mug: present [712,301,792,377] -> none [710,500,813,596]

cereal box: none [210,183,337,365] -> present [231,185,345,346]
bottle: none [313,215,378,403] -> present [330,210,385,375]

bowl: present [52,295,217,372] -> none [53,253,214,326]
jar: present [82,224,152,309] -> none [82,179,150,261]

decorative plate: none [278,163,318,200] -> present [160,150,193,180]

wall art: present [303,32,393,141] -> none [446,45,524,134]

........

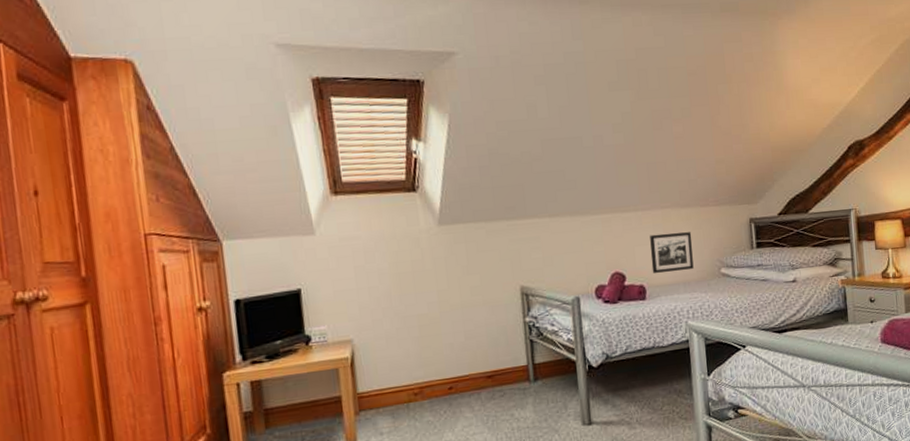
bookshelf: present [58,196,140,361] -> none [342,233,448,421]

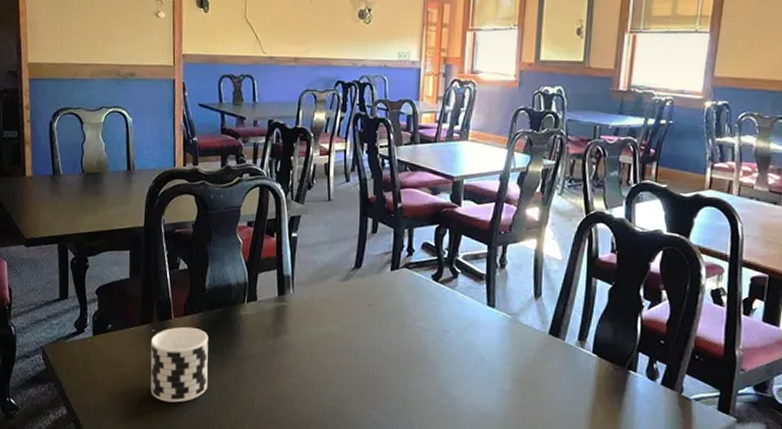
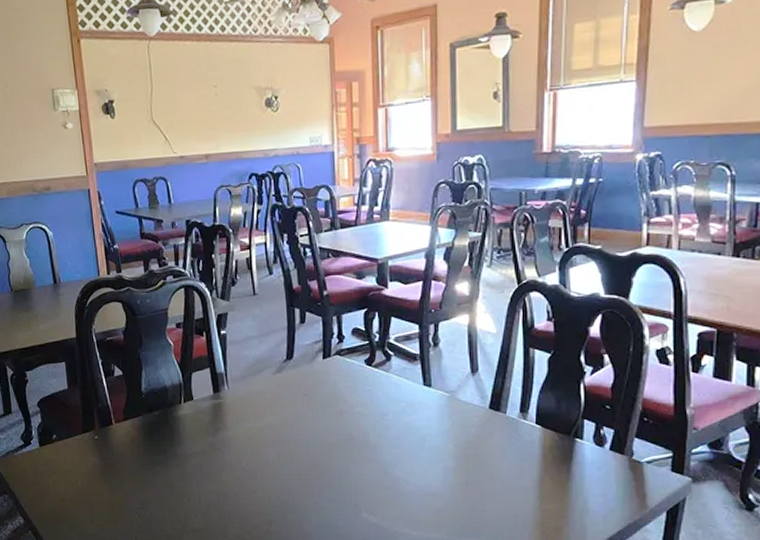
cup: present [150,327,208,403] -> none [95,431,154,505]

........

WHAT YOU WILL DO: Retype only this portion of the data above: the line containing "bottle: none [313,215,378,403]", the line containing "wall art: present", and all lines between them, exactly.

RESULT:
bottle: none [313,215,378,403] -> present [330,210,385,375]

bowl: present [52,295,217,372] -> none [53,253,214,326]
jar: present [82,224,152,309] -> none [82,179,150,261]

decorative plate: none [278,163,318,200] -> present [160,150,193,180]

wall art: present [303,32,393,141] -> none [446,45,524,134]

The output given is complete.